(Information given)
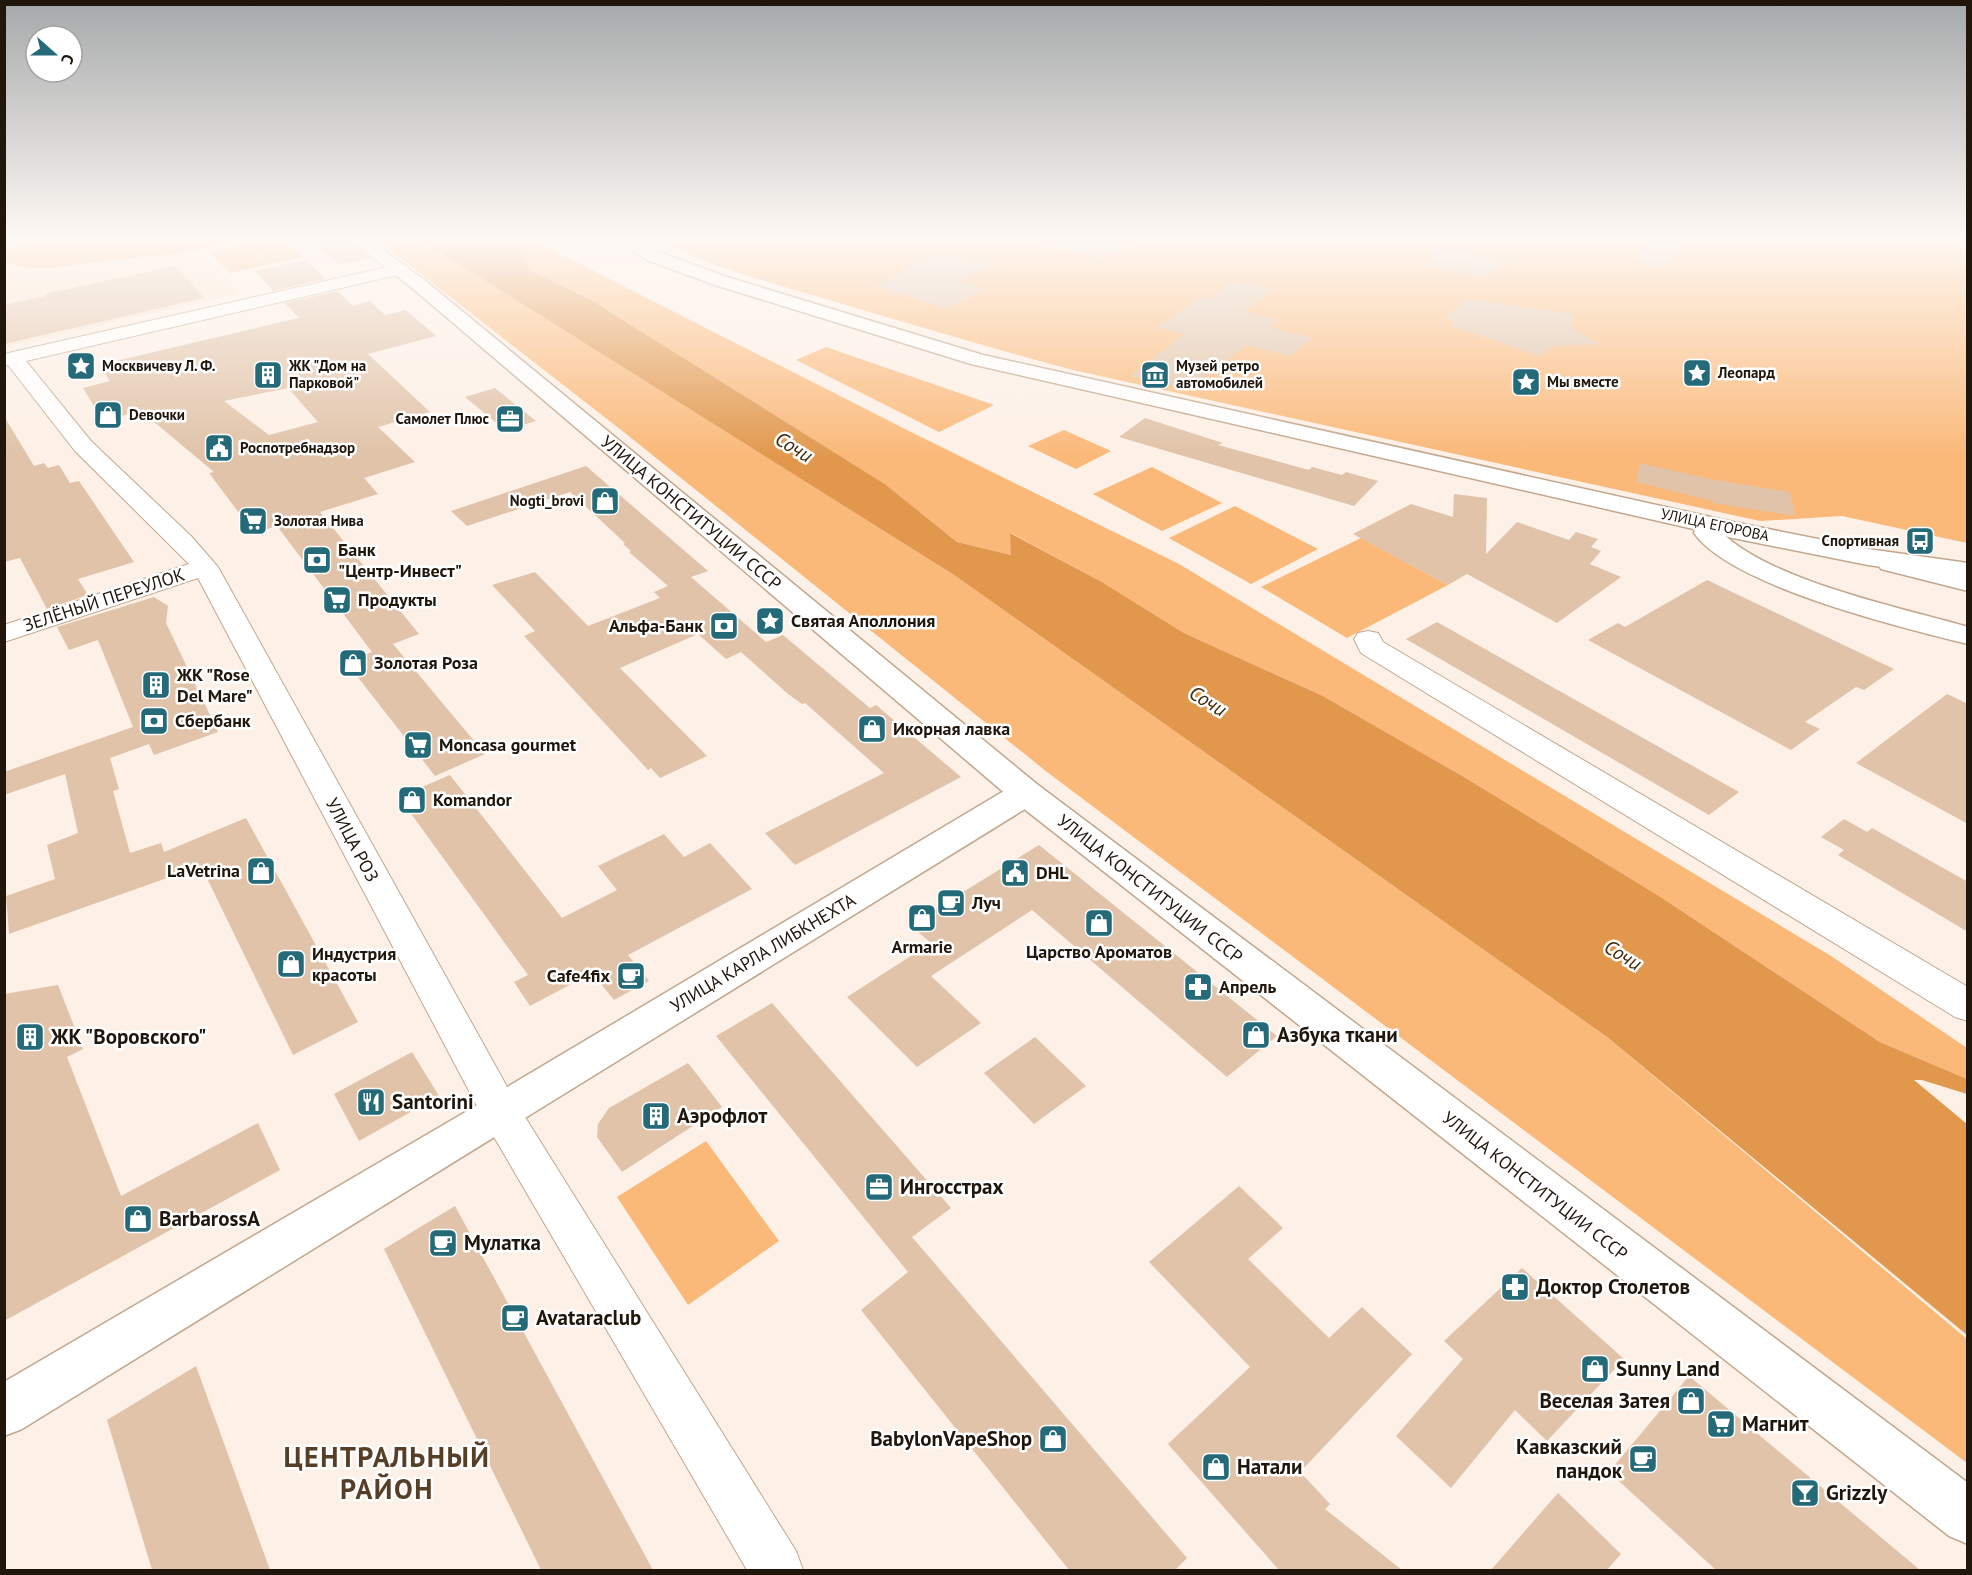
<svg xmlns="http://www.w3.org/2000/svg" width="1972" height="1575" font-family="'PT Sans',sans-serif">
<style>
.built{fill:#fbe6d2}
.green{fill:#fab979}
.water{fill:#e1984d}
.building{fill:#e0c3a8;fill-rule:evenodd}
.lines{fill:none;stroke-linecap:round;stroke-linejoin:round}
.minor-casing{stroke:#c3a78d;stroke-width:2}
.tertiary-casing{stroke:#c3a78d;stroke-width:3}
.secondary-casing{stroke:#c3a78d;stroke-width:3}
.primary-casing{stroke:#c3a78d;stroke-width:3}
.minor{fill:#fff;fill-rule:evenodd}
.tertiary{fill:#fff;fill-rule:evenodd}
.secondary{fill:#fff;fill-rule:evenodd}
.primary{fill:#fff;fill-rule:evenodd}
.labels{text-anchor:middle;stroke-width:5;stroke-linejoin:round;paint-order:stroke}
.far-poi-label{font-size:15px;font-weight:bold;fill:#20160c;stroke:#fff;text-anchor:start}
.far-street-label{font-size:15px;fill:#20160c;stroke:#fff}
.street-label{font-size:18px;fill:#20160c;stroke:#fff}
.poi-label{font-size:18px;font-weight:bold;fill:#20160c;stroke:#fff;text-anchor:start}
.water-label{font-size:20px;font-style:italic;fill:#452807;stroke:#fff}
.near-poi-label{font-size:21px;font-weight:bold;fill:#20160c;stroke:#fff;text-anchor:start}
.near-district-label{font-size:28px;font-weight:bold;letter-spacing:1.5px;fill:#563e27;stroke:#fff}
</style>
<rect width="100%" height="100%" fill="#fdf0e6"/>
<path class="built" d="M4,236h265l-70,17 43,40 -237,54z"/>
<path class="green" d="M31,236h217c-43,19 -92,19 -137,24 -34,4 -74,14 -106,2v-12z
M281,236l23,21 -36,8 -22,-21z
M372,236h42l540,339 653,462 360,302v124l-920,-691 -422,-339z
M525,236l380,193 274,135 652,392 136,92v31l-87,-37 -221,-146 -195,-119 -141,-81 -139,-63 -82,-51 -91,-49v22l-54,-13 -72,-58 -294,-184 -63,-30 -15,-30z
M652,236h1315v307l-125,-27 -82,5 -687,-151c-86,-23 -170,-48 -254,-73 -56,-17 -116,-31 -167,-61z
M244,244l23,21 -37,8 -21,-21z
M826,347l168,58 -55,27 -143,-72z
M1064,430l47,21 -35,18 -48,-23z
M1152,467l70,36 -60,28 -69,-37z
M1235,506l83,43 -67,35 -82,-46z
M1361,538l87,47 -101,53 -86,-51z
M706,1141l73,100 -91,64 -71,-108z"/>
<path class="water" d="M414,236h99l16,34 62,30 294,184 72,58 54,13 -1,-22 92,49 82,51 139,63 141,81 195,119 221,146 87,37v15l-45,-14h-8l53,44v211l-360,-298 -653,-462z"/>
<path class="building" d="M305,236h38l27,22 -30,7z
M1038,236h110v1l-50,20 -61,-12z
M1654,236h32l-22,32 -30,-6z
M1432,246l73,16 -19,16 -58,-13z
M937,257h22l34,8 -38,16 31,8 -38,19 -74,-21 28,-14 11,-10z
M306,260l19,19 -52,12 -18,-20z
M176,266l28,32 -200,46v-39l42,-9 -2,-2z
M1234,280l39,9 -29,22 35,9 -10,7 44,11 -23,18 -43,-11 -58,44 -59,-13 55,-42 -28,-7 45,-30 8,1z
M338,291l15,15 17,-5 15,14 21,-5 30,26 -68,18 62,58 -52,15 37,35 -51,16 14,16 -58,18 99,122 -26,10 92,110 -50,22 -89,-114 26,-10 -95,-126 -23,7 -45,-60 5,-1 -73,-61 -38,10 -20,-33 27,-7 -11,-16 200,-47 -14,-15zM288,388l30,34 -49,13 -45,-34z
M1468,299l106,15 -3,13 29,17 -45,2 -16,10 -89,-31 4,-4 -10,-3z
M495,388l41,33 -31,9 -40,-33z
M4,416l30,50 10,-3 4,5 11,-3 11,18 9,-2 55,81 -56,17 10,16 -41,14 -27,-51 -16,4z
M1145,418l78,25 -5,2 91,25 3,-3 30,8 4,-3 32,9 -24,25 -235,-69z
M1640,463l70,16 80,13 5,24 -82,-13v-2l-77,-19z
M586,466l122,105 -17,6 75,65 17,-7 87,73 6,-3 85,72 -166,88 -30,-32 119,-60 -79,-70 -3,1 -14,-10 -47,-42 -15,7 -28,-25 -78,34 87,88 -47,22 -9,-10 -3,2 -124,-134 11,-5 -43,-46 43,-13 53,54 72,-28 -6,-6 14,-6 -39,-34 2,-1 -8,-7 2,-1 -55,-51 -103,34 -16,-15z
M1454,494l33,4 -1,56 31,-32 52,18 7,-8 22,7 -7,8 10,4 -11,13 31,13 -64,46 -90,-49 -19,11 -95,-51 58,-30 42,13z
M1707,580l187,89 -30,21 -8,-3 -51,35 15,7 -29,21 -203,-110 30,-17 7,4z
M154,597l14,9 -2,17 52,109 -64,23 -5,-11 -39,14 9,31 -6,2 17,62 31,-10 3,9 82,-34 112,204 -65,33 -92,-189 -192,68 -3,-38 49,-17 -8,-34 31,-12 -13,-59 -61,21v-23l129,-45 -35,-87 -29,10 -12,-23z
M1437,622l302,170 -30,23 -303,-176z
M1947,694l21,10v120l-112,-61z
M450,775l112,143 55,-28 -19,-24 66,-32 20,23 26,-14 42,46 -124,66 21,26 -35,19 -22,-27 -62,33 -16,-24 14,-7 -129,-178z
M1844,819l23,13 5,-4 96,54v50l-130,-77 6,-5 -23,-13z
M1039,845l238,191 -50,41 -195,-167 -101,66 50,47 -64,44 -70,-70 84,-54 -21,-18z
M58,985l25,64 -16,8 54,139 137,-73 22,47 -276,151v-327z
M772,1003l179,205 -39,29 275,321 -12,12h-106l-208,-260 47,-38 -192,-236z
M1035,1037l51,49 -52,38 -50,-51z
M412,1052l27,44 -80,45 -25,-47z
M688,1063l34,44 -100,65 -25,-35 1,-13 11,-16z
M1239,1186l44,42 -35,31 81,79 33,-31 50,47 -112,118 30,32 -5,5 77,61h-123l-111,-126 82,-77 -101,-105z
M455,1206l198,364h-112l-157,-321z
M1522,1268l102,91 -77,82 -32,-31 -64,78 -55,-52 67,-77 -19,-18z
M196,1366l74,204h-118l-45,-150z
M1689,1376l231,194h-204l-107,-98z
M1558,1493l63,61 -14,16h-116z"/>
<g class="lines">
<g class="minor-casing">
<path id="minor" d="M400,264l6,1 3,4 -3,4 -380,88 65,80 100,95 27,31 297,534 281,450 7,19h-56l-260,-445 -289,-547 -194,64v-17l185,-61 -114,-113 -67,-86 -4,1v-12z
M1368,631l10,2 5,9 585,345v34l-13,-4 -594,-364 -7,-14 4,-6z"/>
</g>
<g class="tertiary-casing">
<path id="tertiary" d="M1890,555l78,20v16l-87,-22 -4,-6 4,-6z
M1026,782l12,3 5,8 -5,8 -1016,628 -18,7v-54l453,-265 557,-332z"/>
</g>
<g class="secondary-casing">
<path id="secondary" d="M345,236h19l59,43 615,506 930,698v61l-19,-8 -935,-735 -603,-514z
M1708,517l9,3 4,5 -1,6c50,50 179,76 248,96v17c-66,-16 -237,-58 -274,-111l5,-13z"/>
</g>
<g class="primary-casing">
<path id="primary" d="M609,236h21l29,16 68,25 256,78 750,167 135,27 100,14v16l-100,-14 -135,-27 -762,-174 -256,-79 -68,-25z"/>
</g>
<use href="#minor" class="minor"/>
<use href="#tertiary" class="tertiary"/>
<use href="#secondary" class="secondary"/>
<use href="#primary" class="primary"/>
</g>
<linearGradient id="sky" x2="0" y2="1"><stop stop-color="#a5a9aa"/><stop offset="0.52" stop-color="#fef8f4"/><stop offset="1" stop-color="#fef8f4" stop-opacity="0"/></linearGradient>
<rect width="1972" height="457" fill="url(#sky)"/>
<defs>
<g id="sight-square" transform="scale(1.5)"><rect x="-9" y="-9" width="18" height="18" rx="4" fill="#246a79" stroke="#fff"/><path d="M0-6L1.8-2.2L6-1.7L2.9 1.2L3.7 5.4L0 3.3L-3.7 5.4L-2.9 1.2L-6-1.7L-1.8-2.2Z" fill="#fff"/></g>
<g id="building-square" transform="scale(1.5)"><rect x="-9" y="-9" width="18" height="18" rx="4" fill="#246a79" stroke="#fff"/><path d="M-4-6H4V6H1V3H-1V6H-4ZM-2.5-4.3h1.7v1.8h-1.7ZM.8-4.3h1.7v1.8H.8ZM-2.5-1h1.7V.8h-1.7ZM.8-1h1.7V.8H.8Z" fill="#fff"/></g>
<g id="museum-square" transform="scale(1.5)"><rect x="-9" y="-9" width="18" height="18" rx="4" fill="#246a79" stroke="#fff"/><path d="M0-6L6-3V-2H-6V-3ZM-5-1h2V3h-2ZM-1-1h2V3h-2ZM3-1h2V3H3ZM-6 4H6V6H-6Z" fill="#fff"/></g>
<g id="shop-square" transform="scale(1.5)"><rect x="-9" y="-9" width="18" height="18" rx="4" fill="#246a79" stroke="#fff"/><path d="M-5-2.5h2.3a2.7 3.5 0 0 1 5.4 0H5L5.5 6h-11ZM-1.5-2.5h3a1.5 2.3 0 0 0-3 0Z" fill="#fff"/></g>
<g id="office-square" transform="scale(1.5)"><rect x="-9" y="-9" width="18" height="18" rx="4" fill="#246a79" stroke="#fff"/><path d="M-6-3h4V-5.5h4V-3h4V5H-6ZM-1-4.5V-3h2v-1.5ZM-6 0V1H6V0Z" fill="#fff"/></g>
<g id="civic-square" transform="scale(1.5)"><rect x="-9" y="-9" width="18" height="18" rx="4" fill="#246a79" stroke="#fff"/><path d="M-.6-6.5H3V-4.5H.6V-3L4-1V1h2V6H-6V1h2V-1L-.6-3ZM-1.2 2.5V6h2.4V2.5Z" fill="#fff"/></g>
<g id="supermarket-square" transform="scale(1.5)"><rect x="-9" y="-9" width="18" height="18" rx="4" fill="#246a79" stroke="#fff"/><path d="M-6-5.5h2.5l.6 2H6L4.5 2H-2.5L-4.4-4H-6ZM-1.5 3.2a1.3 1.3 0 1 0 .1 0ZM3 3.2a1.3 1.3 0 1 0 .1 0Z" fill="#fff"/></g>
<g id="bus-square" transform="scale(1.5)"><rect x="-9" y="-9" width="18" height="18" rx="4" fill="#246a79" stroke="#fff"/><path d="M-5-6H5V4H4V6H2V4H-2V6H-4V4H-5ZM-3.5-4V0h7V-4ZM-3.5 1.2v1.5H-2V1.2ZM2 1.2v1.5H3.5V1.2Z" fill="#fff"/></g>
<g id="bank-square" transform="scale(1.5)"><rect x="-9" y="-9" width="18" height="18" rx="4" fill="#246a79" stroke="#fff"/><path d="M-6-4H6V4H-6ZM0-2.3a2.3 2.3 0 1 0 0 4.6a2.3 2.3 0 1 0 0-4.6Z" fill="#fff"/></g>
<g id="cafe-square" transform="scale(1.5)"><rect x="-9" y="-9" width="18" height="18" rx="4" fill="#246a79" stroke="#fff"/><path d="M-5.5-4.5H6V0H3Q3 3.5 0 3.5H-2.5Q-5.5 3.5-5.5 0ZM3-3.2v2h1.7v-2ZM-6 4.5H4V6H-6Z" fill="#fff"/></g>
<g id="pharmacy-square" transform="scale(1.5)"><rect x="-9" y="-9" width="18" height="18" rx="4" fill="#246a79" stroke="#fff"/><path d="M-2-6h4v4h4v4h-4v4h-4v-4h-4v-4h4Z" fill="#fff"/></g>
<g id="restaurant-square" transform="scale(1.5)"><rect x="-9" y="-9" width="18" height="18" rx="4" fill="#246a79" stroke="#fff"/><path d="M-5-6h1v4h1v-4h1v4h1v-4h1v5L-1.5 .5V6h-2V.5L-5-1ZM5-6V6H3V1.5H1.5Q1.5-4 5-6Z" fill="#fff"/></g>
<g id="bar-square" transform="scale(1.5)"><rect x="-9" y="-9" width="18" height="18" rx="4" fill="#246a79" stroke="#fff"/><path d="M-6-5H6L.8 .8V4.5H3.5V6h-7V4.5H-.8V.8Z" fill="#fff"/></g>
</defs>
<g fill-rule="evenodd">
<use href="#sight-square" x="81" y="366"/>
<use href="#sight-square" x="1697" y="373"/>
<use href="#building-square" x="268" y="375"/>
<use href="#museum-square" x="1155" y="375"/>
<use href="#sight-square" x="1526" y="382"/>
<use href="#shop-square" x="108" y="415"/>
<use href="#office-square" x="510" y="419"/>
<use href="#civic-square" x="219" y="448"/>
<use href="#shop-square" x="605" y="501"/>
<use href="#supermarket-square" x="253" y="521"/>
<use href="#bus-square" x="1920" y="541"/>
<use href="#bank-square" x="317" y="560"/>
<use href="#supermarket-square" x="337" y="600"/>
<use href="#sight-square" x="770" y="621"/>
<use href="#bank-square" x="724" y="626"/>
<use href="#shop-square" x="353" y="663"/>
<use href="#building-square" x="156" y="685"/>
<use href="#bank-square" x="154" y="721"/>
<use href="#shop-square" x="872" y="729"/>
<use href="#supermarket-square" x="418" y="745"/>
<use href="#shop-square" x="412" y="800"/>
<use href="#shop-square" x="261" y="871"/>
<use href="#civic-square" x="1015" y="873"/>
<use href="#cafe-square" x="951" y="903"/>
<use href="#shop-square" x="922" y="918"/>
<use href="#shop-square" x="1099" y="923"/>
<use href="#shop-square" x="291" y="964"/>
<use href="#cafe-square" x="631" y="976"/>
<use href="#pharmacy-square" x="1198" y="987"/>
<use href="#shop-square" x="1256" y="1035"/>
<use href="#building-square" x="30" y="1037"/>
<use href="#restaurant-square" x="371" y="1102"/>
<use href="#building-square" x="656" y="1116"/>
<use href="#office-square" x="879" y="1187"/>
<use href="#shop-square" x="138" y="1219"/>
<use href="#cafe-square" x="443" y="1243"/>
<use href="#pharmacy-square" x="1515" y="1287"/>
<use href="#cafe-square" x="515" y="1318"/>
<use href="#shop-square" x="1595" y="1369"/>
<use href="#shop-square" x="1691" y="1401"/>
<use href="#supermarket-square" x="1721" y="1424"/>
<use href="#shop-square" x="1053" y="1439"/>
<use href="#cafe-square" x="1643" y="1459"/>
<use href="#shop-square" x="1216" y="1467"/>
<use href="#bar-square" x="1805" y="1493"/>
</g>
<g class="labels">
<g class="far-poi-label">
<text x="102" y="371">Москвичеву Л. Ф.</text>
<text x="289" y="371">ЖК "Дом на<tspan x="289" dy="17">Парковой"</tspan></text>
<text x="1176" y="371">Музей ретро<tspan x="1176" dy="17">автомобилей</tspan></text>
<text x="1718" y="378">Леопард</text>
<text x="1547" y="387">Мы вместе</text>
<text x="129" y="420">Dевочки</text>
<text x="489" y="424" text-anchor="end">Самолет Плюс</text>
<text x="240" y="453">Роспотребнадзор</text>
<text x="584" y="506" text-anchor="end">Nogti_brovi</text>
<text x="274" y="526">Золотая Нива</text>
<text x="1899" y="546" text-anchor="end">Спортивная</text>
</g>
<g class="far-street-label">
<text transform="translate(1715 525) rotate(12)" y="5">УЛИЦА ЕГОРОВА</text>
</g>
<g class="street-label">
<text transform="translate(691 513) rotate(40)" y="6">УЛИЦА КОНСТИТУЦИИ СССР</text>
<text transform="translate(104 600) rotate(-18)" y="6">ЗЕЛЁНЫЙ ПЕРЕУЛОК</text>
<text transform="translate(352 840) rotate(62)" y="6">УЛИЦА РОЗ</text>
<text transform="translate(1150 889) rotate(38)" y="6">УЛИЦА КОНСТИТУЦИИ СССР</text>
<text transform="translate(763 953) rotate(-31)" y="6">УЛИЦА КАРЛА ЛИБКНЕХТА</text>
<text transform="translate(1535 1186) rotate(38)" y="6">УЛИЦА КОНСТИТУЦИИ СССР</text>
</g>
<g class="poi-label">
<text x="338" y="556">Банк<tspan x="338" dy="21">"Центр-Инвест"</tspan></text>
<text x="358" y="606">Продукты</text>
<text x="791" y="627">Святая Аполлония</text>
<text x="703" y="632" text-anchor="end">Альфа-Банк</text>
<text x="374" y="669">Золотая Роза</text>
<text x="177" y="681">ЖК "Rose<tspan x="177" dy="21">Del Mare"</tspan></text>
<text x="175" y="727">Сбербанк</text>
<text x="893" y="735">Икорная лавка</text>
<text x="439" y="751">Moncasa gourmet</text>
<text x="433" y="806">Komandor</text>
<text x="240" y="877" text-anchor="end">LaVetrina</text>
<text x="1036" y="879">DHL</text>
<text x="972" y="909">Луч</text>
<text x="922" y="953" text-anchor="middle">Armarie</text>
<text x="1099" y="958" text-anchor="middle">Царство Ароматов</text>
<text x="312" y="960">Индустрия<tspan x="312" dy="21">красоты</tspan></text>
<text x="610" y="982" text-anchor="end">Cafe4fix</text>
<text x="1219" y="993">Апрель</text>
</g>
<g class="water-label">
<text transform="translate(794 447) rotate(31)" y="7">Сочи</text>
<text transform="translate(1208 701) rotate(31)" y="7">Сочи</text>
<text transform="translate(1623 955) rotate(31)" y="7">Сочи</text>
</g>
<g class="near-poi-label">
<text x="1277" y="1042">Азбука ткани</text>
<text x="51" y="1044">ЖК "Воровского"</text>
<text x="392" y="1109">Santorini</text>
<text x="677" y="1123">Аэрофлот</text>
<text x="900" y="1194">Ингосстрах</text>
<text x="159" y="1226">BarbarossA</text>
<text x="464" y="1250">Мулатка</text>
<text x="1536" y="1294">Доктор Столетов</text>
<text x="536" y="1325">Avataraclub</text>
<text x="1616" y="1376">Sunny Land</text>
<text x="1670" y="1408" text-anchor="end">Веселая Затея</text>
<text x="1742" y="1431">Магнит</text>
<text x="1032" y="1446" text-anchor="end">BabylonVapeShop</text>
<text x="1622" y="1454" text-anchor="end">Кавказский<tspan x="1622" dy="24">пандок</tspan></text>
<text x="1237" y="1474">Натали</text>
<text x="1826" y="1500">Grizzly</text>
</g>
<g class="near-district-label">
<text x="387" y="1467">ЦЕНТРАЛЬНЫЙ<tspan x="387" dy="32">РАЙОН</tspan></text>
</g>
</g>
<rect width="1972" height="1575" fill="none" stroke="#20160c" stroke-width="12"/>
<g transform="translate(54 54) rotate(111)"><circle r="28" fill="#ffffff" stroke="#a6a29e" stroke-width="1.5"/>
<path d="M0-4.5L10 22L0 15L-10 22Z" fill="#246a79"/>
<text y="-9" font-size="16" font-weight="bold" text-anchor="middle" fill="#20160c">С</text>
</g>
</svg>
(End Information given)
* Task to complete *
Wherever the string "rule" occurs in the entries, copy that whole line.

* Answer for this exercise *
.building{fill:#e0c3a8;fill-rule:evenodd}
.minor{fill:#fff;fill-rule:evenodd}
.tertiary{fill:#fff;fill-rule:evenodd}
.secondary{fill:#fff;fill-rule:evenodd}
.primary{fill:#fff;fill-rule:evenodd}
<g fill-rule="evenodd">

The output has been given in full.